Grâce à cette correspondance érotique, le jeune peintre s’autorise la figuration, et le plaisir de la peinture, une forme d’incarnation. Et pour que le plaisir envahisse tout le cadre, Frédéric Léglise convoque un autre sens : « La pratique de la peinture elle-même contient beaucoup de sensualité. L’huile possède une fluidité qui fait qu’avec le pinceau je caresse la femme. Dans mon travail, je commence toujours par un face à face photographique avec la femme que je choisis de peindre et qui aura accepté de poser. Ce ne sont jamais des professionnelles, mais plutôt des personnes que je rencontre grâce à des amis, ou dans des vernissages. Il arrive qu’elles viennent spontanément vers moi. Je ne peux pas utiliser des images récupérées sur Internet pour travailler. J’ai besoin de la rencontre avec la personne. Un vrai rapport au vécu m’est indispensable pour peindre. Dans une séance photo, qui peut durer deux ou trois heures, je vais proposer des choses, et cela va parfois aller jusqu’au nu. Ce tête-à-tête engendre un trouble chez moi et chez le modèle. Par la photo, je capture, mais avec la peinture, j’établis un rapport sensuel. Dans la peinture, il existe une transposition qui passe par la matérialité de l’artiste. »

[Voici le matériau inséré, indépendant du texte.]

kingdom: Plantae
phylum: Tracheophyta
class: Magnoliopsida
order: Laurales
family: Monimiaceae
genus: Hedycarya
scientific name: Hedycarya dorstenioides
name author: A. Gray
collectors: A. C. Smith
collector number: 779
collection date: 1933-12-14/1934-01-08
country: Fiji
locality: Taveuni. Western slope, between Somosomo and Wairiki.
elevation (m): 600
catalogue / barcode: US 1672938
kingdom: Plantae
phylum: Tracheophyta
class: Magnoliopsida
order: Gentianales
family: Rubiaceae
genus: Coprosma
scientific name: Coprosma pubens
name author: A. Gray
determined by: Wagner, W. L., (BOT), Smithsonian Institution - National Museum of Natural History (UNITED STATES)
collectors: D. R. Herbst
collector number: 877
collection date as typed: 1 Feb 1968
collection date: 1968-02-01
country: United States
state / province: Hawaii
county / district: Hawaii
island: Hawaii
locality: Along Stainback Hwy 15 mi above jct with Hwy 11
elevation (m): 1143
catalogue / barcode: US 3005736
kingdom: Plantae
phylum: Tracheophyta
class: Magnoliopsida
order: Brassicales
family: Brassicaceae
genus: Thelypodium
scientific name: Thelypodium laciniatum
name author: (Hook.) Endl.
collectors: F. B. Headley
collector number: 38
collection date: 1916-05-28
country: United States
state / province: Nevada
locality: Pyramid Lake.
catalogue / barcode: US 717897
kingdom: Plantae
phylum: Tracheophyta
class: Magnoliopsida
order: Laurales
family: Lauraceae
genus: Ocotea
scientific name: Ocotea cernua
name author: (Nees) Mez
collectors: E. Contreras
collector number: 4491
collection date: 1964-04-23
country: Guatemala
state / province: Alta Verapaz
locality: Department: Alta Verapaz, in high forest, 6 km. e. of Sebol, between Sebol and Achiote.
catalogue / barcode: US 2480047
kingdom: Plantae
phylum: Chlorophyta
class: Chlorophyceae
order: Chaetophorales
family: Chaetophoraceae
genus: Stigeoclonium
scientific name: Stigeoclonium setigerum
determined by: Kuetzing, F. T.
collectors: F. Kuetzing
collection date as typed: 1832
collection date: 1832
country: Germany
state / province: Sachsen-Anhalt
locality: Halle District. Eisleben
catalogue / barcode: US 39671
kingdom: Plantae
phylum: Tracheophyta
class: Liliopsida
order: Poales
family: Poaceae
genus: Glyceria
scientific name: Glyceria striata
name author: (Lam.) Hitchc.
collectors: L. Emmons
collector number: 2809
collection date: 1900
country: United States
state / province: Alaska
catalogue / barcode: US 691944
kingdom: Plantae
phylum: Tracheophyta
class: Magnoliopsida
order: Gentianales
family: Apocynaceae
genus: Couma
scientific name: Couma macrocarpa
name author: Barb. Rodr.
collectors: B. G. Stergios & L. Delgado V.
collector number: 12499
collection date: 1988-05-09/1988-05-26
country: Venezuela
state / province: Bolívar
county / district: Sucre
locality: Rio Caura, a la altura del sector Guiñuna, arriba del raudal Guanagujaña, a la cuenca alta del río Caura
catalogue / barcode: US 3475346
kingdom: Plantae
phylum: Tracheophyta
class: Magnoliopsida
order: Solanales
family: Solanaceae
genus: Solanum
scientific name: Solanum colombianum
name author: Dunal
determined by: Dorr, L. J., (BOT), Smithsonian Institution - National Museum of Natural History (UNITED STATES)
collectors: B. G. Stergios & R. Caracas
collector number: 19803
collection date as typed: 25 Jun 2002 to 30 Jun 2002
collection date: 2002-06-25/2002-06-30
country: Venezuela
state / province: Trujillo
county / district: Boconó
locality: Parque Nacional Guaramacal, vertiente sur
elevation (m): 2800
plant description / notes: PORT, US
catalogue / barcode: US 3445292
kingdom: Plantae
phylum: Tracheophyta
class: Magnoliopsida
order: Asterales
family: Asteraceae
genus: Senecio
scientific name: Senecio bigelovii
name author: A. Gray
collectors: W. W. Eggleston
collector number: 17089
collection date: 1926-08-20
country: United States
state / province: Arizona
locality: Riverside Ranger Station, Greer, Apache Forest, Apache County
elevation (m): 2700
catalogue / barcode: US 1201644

« Ma peinture est une sorte de conquête amoureuse sublimée. »
L’origine du trouble, le moment juste avant la bascule, c’est précisément cela que Frédéric traduit avec une parfaite maîtrise de son art. Pleinement conscient de sa grande sensibilité à la féminité, il n’en demeure pas moins lucide : « J’éprouve la plupart du temps un vrai désir érotique pour le modèle. La peindre est une façon de sublimer ce désir. On ne peut pas avoir toutes les femmes (sourire). Mon érotisme n’est pas vain je crois, dans la mesure où il passe par une reconnaissance de l’altérité. Ma peinture est une sorte de conquête amoureuse sublimée. La photographie contient, pour moi, quelque chose de morbide, trop rapidement consommé, trop immédiat. » Dans son œuvre, on croise un homme, lui-même, contrepoint de ses modèles féminins : « Mes autoportraits, avec tous ces yeux, représentent mon regard, ma subjectivité. L’érotisme, un des axes principaux de mon travail, est une affirmation du plaisir, du désir et d’une certaine liberté. »
Cependant, la liberté de Frédéric passe par une parfaite maîtrise de la technique picturale : « Le rapport au savoir-faire revient aujourd’hui, alors qu’il était, un temps, méprisé. Ceci étant, il est insuffisant à l’œuvre. Pour qu’elle naisse, il faut rassembler des éléments qui tiennent ensemble. Difficile de dire comment soudain jaillit une œuvre forte. Une partie du travail consiste à évacuer l’inutile, ce qui parasite. Pendant longtemps, je me suis débarrassé de toute forme de décor, et puis c’est devenu un système dont il fallait que je sorte. Je devais me réapproprier la surface autour du nu, sans qu’elle soit trop bavarde, existant uniquement pour affirmer la présence du modèle. » Le pari de Léglise est réussi, déjouant le piège de la pornographie, flirtant finement et patiemment avec la transgression : chaque femme a son écrin, qu’il soit fait de feuilles d’or ou d’un décor résumé, accueillant le portrait accompli de la muse lascive, joueuse, abandonnée à l’intimité de cette rencontre inattendue et désirée.